*** Block opens ***

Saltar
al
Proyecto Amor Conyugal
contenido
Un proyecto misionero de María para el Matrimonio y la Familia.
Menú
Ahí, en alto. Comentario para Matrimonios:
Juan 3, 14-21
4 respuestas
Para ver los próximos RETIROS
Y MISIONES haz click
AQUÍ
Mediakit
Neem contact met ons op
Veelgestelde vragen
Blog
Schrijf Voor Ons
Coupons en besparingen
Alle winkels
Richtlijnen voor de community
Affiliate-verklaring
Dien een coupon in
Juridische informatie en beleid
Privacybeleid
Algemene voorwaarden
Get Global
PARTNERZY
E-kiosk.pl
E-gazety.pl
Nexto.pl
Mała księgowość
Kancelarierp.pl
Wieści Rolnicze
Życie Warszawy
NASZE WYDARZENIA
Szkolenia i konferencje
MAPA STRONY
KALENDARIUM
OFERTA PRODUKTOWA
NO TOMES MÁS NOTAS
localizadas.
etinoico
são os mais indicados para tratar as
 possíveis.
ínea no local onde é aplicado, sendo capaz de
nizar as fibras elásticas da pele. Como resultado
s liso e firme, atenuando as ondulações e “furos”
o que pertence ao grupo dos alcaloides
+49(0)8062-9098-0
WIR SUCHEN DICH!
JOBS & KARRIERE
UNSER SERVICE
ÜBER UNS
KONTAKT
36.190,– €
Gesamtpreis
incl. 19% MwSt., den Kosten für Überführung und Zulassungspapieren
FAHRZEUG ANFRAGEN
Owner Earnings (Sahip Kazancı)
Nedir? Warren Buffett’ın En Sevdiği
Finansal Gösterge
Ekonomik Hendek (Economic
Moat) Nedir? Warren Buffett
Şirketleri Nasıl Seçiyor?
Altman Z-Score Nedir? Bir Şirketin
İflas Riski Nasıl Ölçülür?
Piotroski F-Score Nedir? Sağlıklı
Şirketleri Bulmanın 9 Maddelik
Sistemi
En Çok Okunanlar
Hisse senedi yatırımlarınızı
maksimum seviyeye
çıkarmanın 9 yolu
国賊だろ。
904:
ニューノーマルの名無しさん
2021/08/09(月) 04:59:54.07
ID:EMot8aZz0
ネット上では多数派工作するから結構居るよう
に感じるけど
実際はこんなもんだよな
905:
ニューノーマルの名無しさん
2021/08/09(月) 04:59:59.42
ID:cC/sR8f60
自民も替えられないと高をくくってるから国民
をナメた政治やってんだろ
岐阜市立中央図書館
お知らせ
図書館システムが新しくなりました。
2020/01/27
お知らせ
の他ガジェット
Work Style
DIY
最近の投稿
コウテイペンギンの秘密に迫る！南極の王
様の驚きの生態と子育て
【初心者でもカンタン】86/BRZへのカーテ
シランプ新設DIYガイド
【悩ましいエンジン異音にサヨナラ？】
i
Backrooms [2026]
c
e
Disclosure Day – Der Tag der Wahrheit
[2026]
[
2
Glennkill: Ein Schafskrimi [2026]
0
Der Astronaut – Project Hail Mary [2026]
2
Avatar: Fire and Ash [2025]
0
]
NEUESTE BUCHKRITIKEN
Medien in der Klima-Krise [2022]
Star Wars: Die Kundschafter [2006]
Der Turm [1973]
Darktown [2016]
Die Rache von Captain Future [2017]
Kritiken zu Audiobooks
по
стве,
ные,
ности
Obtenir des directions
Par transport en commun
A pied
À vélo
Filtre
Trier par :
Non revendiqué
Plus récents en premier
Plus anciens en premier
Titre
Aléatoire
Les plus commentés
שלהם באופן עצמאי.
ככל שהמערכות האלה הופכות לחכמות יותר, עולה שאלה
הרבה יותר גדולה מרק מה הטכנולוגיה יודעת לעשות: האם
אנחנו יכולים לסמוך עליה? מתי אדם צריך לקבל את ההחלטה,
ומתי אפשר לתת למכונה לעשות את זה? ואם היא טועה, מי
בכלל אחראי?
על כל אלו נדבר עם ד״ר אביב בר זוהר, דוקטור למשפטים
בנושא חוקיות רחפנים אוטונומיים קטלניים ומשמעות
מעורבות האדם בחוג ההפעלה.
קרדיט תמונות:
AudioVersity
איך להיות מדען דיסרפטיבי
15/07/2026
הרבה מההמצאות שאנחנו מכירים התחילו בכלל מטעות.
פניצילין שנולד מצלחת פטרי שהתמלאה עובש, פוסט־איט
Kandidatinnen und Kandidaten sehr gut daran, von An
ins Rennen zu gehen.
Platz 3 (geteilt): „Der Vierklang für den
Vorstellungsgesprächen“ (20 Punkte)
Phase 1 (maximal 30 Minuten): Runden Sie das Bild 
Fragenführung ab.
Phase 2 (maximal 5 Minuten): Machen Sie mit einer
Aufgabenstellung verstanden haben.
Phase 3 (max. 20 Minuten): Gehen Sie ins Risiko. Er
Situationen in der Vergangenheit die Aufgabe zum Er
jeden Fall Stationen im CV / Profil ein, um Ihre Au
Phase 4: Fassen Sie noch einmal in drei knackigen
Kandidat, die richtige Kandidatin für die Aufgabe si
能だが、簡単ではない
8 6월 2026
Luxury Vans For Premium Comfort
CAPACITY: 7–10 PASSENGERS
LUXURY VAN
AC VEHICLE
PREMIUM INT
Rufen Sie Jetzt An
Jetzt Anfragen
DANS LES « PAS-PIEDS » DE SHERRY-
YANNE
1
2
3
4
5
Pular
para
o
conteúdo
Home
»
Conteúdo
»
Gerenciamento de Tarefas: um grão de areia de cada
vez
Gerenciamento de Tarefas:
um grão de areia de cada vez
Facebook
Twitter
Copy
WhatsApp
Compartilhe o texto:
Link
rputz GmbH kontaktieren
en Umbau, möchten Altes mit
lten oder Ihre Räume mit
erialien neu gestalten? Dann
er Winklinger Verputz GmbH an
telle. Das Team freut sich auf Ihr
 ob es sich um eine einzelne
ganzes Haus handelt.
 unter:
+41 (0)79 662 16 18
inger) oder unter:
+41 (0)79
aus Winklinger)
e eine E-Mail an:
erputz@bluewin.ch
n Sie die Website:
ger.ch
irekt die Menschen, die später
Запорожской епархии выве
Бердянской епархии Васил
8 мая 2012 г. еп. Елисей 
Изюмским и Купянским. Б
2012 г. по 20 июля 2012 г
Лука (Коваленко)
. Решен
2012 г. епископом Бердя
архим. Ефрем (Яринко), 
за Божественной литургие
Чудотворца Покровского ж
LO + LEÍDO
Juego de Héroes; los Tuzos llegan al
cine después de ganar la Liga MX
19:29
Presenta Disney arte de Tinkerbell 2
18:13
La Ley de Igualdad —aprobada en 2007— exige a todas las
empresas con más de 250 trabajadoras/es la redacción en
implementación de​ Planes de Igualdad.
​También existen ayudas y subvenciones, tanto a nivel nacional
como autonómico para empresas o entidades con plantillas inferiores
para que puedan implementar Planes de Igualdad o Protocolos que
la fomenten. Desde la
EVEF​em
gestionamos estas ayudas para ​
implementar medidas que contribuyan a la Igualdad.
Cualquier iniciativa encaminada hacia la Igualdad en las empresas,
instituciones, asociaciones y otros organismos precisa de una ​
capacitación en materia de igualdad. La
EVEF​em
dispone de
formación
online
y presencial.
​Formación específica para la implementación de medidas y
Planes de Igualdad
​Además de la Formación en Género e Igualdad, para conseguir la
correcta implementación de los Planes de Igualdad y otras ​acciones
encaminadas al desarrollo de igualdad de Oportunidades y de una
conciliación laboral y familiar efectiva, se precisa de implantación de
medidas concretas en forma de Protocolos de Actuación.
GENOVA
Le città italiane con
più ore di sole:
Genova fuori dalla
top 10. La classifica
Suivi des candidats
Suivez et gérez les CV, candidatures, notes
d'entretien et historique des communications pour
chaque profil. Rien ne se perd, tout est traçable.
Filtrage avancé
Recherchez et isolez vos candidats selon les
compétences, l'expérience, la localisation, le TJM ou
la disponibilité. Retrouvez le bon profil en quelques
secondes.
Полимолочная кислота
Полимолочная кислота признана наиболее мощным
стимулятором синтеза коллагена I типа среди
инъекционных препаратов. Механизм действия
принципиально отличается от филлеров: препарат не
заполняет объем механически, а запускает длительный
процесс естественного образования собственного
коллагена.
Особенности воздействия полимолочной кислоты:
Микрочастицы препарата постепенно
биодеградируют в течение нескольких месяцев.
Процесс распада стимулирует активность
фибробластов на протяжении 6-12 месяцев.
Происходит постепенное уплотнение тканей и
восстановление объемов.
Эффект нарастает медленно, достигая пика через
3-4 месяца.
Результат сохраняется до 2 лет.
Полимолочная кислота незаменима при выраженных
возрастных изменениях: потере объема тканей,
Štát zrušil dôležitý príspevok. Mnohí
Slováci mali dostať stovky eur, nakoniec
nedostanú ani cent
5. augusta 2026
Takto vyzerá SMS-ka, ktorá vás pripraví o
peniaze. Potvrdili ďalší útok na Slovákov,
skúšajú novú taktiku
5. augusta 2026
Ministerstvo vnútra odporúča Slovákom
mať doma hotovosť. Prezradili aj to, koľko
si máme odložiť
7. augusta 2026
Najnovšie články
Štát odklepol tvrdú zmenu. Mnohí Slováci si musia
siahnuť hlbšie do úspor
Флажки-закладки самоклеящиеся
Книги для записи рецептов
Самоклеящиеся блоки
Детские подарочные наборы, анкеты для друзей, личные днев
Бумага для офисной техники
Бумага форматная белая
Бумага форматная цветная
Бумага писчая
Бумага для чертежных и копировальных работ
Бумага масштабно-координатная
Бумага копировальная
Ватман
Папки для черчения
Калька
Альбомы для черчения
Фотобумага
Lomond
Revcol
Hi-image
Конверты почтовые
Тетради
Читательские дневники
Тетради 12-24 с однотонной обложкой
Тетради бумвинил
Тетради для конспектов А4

*** Block closes ***

TASK TO COMPLETE >>
Reproduce the rows word for word, from the start through the line containing "Algemene voorwaarden", including that line.

SOLUTION TO THE PROBLEM >>
Saltar
al
Proyecto Amor Conyugal
contenido
Un proyecto misionero de María para el Matrimonio y la Familia.
Menú
Ahí, en alto. Comentario para Matrimonios:
Juan 3, 14-21
4 respuestas
Para ver los próximos RETIROS
Y MISIONES haz click
AQUÍ
Mediakit
Neem contact met ons op
Veelgestelde vragen
Blog
Schrijf Voor Ons
Coupons en besparingen
Alle winkels
Richtlijnen voor de community
Affiliate-verklaring
Dien een coupon in
Juridische informatie en beleid
Privacybeleid
Algemene voorwaarden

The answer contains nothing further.